Alle starten auf das Wasser, plötzlich konnte man ganz hinten in der Kanalisation etwas erkennen. Es schwamm auf dem Wasser und kam immer schneller näher, durch die hohe Geschwindigkeit des Wassers. Eddi Weißnichtwas rief, „ es ist...... der Frosch aus dem Teich bei der Blumenwiese, der..... der steht auf einen Brett“. Als er noch näher kam, sahen es alle. Er stand voller Begeisterung auf seinen Brett und surfte auf den Wasser, er spielte mit den Wellen und hüpfte auf seinen schmalen Brett auf und ab. Das Wasser platschte nur so und es sah furchtbar gefährlich aus. Aber dem Frosch machte das großen Spaß, er lachte laut und pfiff lustig eine Melodie. Als er näher kam rief er, „Hallo Leute, hallo, hallo“ und lachte dabei laut, dass es nur so durch Kanalisation schallte und mit einem Satz sprang er mit samt dem Brett aus dem Wasser. Es gab einen lauten Platsch und das Wasser spritzte nach allen Seiten.
„Quack, quack, ist das ein Spaß auf dem Wasser zu surfen, einfach toll und was macht ihr hier mit den alten Karren und den vielen Säcken“, sagte der Frosch noch etwas außer Atem.
„Wir schützen uns vor dem Hochwasser, nicht jeder hat so viel Spaß mit dem Wasser,“ sagte der Mäusevater zu den Frosch in einer etwas ärgerlichen Stimme. Wie konnte man bloß so eine Frage stellen, dachte sich der Mäusevater. „Das ist doch kein Spaß so ein gefährliches Hochwasser und auf dem Wasser surfen ist einfach leichtsinnig“, sagte er voller Empörung zu den Frosch. Der konnte natürlich diese Aufregung nicht richtig verstehen, lebt er doch im Wasser.
„Wir müssen jetzt den Wagen abladen“, sagte der Mäuse Vater etwas schroff zu den Anderen, denn er war verärgert über den leichtsinnigen Frosch.

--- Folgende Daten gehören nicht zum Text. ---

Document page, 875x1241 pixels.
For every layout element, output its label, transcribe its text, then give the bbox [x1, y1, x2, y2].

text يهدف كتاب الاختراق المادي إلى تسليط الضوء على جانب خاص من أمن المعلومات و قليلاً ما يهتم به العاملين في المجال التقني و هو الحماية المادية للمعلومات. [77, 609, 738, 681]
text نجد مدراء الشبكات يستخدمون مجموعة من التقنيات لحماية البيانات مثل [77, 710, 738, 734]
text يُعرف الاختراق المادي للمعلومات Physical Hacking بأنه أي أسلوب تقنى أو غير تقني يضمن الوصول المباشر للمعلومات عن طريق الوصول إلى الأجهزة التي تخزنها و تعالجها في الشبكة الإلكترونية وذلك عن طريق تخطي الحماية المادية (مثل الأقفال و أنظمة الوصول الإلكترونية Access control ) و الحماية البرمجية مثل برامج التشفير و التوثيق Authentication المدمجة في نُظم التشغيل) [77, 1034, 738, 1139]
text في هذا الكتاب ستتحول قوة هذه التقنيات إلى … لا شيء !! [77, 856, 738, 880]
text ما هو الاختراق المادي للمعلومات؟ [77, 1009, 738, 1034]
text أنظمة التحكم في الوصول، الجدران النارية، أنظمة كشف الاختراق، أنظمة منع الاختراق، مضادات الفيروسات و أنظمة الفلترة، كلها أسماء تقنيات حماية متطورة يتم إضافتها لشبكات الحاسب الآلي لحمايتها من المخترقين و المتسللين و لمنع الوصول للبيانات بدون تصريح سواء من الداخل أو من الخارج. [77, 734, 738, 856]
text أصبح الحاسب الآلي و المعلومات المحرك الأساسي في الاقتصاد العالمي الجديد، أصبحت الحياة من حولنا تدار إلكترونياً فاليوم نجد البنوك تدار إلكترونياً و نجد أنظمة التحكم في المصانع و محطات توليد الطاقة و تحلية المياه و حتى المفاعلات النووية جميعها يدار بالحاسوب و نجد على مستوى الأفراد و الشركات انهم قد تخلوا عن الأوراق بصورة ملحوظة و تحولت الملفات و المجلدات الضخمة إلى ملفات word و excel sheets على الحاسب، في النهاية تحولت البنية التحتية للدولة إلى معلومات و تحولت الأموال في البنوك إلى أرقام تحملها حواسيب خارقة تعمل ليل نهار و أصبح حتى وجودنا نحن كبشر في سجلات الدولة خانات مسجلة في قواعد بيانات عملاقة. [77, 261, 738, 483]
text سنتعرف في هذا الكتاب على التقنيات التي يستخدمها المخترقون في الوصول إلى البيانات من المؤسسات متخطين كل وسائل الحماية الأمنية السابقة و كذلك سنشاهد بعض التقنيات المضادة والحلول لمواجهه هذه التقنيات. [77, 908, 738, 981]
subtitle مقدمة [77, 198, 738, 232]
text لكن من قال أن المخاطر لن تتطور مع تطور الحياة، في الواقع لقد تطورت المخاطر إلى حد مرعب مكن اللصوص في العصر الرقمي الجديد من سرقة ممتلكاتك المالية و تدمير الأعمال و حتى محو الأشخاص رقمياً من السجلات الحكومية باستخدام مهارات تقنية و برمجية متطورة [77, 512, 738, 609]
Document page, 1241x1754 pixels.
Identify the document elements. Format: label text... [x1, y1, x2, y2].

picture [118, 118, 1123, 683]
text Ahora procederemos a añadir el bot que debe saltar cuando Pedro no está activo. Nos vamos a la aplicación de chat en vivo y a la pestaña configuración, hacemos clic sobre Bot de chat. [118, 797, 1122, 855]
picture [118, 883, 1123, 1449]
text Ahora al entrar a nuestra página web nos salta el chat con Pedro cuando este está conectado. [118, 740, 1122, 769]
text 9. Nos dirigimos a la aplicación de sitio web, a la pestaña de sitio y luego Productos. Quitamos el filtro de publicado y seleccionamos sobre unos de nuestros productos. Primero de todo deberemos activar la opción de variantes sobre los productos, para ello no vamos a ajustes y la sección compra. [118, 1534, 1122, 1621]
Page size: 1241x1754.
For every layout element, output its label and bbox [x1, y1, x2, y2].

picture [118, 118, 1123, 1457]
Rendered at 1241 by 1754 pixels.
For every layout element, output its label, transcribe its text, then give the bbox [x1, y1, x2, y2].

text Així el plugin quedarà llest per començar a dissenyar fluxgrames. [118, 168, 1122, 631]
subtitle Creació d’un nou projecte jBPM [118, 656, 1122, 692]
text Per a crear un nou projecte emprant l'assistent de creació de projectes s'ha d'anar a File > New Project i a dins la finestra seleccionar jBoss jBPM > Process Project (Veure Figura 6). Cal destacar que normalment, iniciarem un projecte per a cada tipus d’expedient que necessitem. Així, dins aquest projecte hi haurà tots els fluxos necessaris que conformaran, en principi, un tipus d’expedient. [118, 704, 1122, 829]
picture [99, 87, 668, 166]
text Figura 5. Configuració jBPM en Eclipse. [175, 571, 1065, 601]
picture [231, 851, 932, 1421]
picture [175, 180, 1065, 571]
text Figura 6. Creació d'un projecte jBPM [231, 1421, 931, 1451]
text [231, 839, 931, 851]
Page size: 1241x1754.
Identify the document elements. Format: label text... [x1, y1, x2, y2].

Alle packten mit an und der alte Karren war schnell abgeladen. Die Säcke wurden vor die Mäusewohnung gestapelt, alle hatten es sehr eilig, denn noch immer stieg das Wasser an und eine Unmenge Geröll, Baumstämme, alte Flaschen, Kisten spülte es mit lautem gepolter durch den Kanalisations-Kanal.
Der Rattenvater und sein Sohn verabschiedeten sich nun nach getaner Arbeit von den Mäusen. „Deine Wohnung ist nun sicher, die vielen Sandsäcke werden das Wasser aufhalten und außerdem hat es aufgehört zu regnen und schaut her“, sagte der Rattenvater. Er zeigte auf den Gullideckel durch den die warmen Sonnenstrahlen drangen. „Es hat aufgehört zu regnen, die Sonne scheint, bald wird auch das Wasser sinken. Die Säcke kannst du behalten.“
„Tschüß, auf Wiedersehen, bis bald und vielen Dank für die große Hilfe“, riefen die Mäuse den Ratten zu. Dann zogen sie mit ihren alten klapperten Karren davon. Es war wirklich ein Wunder, dass dieser alte Karren den Transport überstanden hat.
„Quack, quack ich muss nun auch zurück zu meinen Teich und mir ein paar dicke Fliegen oder auch schöne große Mücken fangen, ein leckerer Käfer wäre auch ganz nett, denn das surfen macht ganz schön hungrig.“
Auf einmal machte der Frosch einen großen Satz und landete neben einen Tier, das aussah wie eine Raube mit dünnen Seidenfäden umhüllt. Er wollte gerade zuschnappen um es zu verspeisen, da ruckte und zuckte das Insekt und es kam aus der Raube mit den Seidenfäden ein schöner großer Schmetterling der einfach durch den Gullideckel zur Sonne flog.

Der Frosch kam aus dem Staunen nicht heraus und alle Mäuse mussten laut lachen. „Jetzt ist dir aber ein dicker Braten davon geflogen“, sagte der Mäusevater zu den immer noch erstaunten Frosch.
Der Frosch, der sich über das Lachen der Mäuse ärgerte, hüpfte, ohne sich von den anderen zu verabschieden davon, in Richtung Teich.

Der kleine Mäuserich Hans Hasenfuß fragte die großen Mäuse, „was war das für ein Ding, was der Frosch fressen wollte“? Karin die Kluge antwortete ihm, „das war eine Schmetterlingspuppe, aber das lernst du alles in der Mäuseschule, du musst nur gut aufpassen“.
Die Mäuse gingen zurück in ihre Mäusewohnung und hofften, das bald das Wasser wieder zurück geht.